■ Task details ■
Please give back each line below unchanged; none of the pictures should appear.

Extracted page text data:
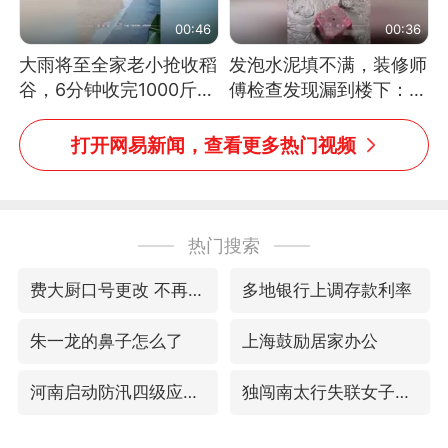
00:46
00:36
大雨将至全家老小抢收稻
发泡水泥填不满，装修师
谷，6分钟收完1000斤，
傅检查发现漏到楼下：出
没有一个人掉链子
风口未延伸到外墙
打开网易新闻，查看更多热门视频
热门搜索
费大厨口号更改 不再宣传小炒肉大王
多地银行上调存款利率
朱一龙的鼻子怎么了
上海鼓励居家办公
河南启动防汛四级应急响应
独闯南太行失联女子遗体已找到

■ Exercise solution ■
00:46
00:36
大雨将至全家老小抢收稻
发泡水泥填不满，装修师
谷，6分钟收完1000斤，
傅检查发现漏到楼下：出
没有一个人掉链子
风口未延伸到外墙
打开网易新闻，查看更多热门视频
热门搜索
费大厨口号更改 不再宣传小炒肉大王
多地银行上调存款利率
朱一龙的鼻子怎么了
上海鼓励居家办公
河南启动防汛四级应急响应
独闯南太行失联女子遗体已找到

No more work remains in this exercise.